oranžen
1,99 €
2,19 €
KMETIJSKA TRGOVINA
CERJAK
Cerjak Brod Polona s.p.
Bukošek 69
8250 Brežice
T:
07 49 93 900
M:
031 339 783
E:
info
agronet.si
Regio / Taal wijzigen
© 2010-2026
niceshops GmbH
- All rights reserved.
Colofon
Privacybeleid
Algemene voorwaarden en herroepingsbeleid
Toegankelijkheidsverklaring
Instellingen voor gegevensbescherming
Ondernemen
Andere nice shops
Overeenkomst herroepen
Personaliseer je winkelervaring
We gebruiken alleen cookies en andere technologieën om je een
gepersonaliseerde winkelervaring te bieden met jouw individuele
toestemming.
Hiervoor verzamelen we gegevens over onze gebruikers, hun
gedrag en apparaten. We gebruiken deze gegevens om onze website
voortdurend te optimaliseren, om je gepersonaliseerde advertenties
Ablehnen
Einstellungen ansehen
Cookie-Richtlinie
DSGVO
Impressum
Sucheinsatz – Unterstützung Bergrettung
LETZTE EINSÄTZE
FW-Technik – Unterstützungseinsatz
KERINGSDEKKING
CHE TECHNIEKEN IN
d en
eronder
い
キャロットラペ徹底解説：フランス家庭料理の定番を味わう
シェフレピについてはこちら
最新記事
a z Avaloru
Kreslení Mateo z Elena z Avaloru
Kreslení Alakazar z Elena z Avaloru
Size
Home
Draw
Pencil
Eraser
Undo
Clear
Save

_ _ _

**What is required**
Extract every line of text from the records above and reproduce each one verbatim, in its original order.

**Exercise response**
oranžen
1,99 €
2,19 €
KMETIJSKA TRGOVINA
CERJAK
Cerjak Brod Polona s.p.
Bukošek 69
8250 Brežice
T:
07 49 93 900
M:
031 339 783
E:
info
agronet.si
Regio / Taal wijzigen
© 2010-2026
niceshops GmbH
- All rights reserved.
Colofon
Privacybeleid
Algemene voorwaarden en herroepingsbeleid
Toegankelijkheidsverklaring
Instellingen voor gegevensbescherming
Ondernemen
Andere nice shops
Overeenkomst herroepen
Personaliseer je winkelervaring
We gebruiken alleen cookies en andere technologieën om je een
gepersonaliseerde winkelervaring te bieden met jouw individuele
toestemming.
Hiervoor verzamelen we gegevens over onze gebruikers, hun
gedrag en apparaten. We gebruiken deze gegevens om onze website
voortdurend te optimaliseren, om je gepersonaliseerde advertenties
Ablehnen
Einstellungen ansehen
Cookie-Richtlinie
DSGVO
Impressum
Sucheinsatz – Unterstützung Bergrettung
LETZTE EINSÄTZE
FW-Technik – Unterstützungseinsatz
KERINGSDEKKING
CHE TECHNIEKEN IN
d en
eronder
い
キャロットラペ徹底解説：フランス家庭料理の定番を味わう
シェフレピについてはこちら
最新記事
a z Avaloru
Kreslení Mateo z Elena z Avaloru
Kreslení Alakazar z Elena z Avaloru
Size
Home
Draw
Pencil
Eraser
Undo
Clear
Save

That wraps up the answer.